Чтобы понять феномен этого фильма и этой роли, нам придется совершить небольшое путешествие в глубь кинематографической истории. Мы должны вернуться в 1920-е, когда кадры «Кабинета доктора Калигари» (1920) Роберта Вине потрясли мир своими искаженными декорациями, рисовавшими не внешний мир, но мир внутренний — искривленную душу безумца. Этот стиль, который в СССР называли «германским кино-экспрессионизмом», а на Западе — «калигаризмом», стал фундаментом не только для хорроров Universal, но и для всего эстетического языка нуара. Косые тени, нечеловеческие ракурсы, фантастические злодеи — всё это было изобретено там, на берлинских студиях, еще до того, как Голливуд наложил на это лапу.

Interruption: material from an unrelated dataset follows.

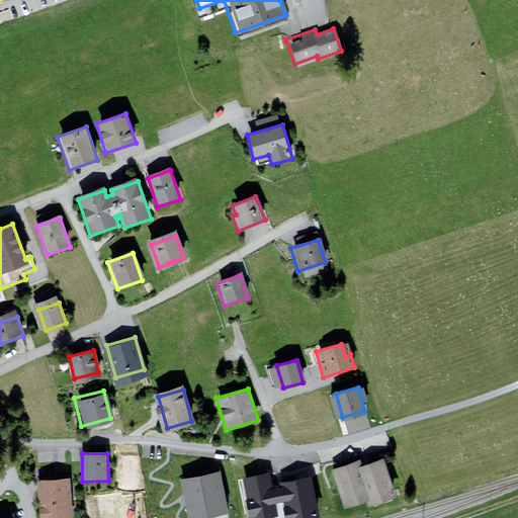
[(360,461),(336,469),(346,501),(367,495),(368,500),(392,493),(380,460),(362,466),(360,461)]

Вторая мировая война разметала этот мир. Великие режиссеры — Фриц Ланг, Роберт Сьодмак, Отто Премингер — бежали от нацизма и оказались в США, где, сами того не ведая, стали крестными отцами классического американского нуара. Ланг снял в Голливуде «Женщину в окне» (1944) и «Улицу греха» (1945), Сьодмак — «Убийцов» (1946). Они привили американскому кино ту самую веймарскую эстетику, сделав её интернациональной. И когда после войны эти мастера (или их влияние) вернулись на родину, в разделенную Германию, начался процесс, который можно назвать культурным реваншем или даже культурным бумерангом.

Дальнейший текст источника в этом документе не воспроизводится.